WHAT NEEDS TO BE DONE: Express the lines of the material as a JSON list of strings, one string per line, leaving out blank lines, starting with the line with "genus: Asplundia" and going on through the line with "common name: Pearl Crescent". Include both of those lines and no others.

MATERIAL FOR THE TASK:
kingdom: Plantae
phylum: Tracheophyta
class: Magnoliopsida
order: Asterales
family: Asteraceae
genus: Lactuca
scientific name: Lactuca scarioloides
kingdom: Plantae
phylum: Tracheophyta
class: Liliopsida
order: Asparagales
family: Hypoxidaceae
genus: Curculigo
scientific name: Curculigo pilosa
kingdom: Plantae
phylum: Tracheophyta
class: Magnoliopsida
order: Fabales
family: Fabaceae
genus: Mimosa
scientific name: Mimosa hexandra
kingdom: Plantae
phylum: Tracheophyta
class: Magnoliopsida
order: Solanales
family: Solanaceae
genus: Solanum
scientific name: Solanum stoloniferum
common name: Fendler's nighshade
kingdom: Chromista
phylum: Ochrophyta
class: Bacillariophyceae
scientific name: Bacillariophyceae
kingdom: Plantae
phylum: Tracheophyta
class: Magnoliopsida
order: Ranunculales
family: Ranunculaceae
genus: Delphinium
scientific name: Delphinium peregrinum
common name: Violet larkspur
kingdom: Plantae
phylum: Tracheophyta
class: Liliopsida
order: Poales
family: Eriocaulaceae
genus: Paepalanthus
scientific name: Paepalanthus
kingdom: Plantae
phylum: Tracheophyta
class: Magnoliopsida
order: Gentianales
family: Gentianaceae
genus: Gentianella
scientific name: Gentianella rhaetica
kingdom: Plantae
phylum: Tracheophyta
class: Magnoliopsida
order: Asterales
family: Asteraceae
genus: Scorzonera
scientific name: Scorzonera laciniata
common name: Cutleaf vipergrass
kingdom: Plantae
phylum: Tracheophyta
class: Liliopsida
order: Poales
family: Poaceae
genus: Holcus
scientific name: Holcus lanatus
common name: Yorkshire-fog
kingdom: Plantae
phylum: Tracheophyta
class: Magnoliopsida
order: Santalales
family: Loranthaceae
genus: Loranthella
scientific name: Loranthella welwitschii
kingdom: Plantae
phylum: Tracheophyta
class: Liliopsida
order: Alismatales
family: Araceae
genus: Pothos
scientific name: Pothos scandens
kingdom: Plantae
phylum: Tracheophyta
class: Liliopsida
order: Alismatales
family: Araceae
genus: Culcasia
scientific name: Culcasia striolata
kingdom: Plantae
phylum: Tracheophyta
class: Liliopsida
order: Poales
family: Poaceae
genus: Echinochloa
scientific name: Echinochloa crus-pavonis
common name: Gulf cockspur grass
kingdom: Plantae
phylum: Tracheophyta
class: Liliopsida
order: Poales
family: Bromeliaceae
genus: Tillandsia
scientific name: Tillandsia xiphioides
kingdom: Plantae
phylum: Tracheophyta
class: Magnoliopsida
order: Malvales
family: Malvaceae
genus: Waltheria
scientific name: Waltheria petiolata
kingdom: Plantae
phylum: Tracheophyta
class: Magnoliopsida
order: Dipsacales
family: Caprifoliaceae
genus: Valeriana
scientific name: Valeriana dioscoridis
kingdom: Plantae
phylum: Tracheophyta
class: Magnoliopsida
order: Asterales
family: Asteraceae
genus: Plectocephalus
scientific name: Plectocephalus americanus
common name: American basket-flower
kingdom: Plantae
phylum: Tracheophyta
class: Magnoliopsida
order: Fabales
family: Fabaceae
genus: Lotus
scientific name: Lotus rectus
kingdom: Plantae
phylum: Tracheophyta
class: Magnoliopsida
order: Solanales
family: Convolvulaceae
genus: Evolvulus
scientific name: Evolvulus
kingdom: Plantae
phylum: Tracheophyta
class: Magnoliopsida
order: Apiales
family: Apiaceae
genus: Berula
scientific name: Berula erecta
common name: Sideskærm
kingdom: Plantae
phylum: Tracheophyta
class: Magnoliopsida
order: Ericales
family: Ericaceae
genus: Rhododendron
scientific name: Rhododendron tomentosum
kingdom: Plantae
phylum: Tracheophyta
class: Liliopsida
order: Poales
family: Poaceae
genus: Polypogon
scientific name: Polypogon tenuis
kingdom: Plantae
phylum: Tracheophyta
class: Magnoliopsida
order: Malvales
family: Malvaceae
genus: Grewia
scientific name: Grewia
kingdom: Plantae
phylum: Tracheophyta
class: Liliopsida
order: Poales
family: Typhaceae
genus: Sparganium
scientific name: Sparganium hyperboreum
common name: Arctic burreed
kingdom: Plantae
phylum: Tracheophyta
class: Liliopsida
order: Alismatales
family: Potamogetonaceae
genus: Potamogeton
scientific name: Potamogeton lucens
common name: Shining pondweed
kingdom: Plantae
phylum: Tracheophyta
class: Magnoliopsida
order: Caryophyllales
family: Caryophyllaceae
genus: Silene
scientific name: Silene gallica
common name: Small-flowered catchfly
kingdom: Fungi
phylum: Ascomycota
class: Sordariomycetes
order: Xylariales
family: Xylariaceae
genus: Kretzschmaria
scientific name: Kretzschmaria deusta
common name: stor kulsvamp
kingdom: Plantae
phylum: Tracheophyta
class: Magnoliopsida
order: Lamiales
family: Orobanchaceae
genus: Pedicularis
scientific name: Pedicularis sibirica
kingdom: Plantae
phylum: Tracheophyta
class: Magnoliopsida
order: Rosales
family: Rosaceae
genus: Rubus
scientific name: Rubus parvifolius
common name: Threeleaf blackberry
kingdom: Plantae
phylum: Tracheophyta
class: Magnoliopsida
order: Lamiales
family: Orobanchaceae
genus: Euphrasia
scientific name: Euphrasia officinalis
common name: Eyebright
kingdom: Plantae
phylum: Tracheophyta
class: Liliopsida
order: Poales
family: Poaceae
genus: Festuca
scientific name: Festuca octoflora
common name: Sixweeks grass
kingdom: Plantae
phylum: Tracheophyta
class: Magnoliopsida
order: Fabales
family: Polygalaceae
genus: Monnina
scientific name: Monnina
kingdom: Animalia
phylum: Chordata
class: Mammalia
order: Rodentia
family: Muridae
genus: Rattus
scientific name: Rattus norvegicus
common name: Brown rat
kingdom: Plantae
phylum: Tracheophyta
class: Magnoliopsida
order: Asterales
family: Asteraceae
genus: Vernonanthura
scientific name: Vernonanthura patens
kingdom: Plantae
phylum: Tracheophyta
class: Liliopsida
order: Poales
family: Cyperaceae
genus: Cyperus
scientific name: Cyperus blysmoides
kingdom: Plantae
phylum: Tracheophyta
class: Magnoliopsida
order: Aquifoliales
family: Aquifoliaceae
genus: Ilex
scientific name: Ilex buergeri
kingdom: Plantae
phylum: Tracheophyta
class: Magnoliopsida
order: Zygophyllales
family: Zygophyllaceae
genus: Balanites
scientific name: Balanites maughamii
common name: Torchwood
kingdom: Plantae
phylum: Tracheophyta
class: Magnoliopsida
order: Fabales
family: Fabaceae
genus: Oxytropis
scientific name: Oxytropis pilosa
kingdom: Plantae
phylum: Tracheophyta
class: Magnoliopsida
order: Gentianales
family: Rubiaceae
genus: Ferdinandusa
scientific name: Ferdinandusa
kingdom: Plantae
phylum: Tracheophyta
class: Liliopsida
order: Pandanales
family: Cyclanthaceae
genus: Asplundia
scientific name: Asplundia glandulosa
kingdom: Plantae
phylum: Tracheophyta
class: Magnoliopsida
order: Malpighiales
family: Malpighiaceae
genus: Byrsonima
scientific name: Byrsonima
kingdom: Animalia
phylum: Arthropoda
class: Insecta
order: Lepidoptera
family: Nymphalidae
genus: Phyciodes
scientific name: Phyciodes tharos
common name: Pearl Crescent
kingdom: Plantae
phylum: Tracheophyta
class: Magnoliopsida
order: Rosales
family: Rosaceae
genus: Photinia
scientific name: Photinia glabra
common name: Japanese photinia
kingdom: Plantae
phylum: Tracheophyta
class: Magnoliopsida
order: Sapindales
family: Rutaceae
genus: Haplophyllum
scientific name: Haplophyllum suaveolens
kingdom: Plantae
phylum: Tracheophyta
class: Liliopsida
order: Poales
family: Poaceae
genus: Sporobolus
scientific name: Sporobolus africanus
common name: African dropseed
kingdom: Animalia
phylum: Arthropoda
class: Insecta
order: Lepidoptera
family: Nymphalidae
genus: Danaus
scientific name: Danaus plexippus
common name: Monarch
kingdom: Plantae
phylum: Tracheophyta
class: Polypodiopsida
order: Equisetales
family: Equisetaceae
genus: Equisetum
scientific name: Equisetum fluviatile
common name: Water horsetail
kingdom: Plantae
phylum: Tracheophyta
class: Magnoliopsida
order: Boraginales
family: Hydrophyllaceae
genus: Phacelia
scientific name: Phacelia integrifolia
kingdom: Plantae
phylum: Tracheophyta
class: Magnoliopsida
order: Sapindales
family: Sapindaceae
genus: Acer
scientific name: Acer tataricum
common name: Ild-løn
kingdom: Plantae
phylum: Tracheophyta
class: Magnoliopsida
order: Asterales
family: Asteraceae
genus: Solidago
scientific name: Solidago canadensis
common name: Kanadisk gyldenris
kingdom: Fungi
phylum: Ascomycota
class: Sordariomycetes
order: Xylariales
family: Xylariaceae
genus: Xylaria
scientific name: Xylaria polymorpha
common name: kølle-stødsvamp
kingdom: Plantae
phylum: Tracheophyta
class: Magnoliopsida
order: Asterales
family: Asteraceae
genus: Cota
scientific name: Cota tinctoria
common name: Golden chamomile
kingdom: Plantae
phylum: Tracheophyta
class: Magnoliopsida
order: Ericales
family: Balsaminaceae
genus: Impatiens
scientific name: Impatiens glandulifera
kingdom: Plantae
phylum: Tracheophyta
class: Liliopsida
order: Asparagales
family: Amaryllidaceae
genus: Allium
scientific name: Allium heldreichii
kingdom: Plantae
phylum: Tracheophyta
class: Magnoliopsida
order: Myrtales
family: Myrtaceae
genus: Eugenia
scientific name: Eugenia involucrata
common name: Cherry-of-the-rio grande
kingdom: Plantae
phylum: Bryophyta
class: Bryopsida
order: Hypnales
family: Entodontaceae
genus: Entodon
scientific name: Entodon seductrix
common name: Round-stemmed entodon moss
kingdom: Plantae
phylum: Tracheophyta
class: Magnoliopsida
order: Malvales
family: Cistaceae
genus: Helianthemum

THE SOLUTION:
[
  "genus: Asplundia",
  "scientific name: Asplundia glandulosa",
  "kingdom: Plantae",
  "phylum: Tracheophyta",
  "class: Magnoliopsida",
  "order: Malpighiales",
  "family: Malpighiaceae",
  "genus: Byrsonima",
  "scientific name: Byrsonima",
  "kingdom: Animalia",
  "phylum: Arthropoda",
  "class: Insecta",
  "order: Lepidoptera",
  "family: Nymphalidae",
  "genus: Phyciodes",
  "scientific name: Phyciodes tharos",
  "common name: Pearl Crescent"
]